Update the listing from the line with "collectors: P. C. Standley" to the line with "scientific name: Archidendron microcarpum" by replacing "country" with "nation", leaving everything else unchanged. Return only those lines.

━━━ Raw data

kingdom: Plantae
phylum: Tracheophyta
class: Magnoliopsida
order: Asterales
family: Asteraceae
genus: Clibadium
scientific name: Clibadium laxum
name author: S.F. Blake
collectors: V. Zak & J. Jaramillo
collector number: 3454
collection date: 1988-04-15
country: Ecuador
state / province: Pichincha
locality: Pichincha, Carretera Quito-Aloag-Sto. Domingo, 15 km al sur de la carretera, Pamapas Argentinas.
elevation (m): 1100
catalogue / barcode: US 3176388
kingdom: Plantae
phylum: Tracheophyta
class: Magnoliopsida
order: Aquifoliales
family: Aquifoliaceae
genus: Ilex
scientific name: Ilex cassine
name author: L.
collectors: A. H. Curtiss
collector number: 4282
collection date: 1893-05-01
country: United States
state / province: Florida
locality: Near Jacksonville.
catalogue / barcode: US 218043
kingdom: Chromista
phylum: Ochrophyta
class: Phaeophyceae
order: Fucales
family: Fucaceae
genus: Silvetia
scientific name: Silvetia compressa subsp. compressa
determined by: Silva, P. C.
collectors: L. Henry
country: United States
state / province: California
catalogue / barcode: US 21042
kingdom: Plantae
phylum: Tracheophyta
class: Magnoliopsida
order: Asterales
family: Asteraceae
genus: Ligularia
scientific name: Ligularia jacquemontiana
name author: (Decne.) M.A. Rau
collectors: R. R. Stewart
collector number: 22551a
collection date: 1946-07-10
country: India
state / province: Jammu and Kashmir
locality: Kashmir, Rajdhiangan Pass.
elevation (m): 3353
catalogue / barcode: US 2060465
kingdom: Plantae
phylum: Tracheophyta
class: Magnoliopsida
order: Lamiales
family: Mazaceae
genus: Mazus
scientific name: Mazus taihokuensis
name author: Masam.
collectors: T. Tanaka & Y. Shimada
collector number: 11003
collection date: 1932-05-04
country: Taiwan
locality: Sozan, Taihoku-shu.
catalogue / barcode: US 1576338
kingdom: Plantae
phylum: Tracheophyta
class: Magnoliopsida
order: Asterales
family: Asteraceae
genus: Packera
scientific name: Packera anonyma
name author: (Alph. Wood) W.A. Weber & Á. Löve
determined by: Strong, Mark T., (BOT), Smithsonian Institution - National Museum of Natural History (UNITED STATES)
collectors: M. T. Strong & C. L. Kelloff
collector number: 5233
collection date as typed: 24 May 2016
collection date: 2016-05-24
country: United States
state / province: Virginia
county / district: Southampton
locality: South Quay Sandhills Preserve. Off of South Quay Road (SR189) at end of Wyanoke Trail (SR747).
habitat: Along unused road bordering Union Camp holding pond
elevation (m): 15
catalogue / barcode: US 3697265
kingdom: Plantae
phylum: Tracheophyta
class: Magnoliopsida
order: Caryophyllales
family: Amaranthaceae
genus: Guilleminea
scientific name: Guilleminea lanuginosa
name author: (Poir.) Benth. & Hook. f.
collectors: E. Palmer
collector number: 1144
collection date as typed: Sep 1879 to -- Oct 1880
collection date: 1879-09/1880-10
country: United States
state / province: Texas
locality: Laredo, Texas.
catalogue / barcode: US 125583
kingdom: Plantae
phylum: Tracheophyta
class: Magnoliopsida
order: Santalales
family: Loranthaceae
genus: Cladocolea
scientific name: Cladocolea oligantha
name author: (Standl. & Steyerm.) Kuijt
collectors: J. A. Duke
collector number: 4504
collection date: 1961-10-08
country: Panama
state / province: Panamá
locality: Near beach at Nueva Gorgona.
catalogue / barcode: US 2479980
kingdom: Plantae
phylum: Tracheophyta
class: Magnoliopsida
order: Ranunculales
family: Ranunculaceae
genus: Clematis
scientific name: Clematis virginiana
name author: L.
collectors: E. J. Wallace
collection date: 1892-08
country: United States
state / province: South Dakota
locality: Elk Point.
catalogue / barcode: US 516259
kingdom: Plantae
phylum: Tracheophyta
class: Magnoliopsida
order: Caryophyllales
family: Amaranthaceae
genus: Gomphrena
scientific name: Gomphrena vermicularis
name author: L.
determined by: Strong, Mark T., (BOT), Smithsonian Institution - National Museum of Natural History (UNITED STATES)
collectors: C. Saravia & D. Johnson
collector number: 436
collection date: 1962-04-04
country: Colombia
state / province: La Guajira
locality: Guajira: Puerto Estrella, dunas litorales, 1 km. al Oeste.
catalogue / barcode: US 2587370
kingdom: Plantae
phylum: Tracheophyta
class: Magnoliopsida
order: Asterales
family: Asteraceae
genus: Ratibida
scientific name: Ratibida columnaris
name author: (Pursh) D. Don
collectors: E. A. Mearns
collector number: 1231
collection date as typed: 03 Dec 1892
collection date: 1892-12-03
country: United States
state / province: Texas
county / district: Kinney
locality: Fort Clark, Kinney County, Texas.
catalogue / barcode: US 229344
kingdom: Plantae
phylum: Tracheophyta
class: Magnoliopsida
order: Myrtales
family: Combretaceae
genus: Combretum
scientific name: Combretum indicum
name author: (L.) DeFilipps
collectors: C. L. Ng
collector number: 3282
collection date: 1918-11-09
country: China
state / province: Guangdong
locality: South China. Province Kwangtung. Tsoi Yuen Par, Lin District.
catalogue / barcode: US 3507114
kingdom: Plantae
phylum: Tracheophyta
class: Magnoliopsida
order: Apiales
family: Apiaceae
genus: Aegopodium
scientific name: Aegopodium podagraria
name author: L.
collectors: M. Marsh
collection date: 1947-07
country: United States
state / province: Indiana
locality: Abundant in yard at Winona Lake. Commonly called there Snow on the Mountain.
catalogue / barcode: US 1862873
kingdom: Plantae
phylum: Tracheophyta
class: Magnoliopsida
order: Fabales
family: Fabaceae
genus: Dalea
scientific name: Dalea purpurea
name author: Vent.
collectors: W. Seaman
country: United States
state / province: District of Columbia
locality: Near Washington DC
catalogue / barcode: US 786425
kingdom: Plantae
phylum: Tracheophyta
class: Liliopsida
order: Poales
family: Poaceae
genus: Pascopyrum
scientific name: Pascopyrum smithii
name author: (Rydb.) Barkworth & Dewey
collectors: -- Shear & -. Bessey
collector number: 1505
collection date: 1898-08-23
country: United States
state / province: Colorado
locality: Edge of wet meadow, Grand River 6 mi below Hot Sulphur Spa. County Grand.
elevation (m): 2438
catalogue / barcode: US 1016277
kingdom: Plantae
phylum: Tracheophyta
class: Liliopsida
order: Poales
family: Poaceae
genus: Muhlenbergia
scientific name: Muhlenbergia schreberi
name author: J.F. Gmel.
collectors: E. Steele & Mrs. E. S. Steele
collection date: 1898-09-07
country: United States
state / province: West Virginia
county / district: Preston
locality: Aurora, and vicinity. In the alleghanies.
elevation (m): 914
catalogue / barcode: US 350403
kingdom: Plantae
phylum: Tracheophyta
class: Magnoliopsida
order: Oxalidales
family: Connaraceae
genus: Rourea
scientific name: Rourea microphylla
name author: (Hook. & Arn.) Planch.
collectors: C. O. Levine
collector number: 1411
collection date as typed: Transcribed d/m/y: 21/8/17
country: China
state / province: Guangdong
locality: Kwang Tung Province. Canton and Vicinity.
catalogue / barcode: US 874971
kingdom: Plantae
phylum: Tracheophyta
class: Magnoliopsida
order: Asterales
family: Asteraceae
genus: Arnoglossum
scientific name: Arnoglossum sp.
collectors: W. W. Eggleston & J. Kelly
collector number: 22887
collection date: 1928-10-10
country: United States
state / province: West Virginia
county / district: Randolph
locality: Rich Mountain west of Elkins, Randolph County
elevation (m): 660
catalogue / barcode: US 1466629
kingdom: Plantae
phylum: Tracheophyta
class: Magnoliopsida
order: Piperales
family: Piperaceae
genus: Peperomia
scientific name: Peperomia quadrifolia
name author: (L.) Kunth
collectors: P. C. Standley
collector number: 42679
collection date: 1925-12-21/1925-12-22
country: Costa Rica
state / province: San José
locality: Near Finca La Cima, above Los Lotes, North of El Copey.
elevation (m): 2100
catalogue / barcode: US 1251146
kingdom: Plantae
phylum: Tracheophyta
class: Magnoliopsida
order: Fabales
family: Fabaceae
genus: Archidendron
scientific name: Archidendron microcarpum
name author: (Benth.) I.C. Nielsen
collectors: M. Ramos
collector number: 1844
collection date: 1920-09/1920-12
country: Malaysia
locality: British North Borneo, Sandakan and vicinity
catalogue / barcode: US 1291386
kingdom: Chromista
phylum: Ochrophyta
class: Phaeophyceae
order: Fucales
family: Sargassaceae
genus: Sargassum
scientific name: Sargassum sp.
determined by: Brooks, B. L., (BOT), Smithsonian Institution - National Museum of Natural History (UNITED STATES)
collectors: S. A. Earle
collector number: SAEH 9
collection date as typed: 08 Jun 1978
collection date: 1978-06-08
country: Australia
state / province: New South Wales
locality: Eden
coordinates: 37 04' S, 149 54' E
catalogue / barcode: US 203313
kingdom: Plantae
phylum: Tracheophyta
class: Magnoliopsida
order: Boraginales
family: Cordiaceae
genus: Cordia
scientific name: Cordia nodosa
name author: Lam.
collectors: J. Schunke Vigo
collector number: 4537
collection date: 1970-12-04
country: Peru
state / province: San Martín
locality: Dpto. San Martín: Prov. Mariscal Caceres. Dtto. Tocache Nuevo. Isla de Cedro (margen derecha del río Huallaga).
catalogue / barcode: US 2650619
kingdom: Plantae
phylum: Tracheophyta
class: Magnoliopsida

━━━━━━

### Exercise result
collectors: P. C. Standley
collector number: 42679
collection date: 1925-12-21/1925-12-22
nation: Costa Rica
state / province: San José
locality: Near Finca La Cima, above Los Lotes, North of El Copey.
elevation (m): 2100
catalogue / barcode: US 1251146
kingdom: Plantae
phylum: Tracheophyta
class: Magnoliopsida
order: Fabales
family: Fabaceae
genus: Archidendron
scientific name: Archidendron microcarpum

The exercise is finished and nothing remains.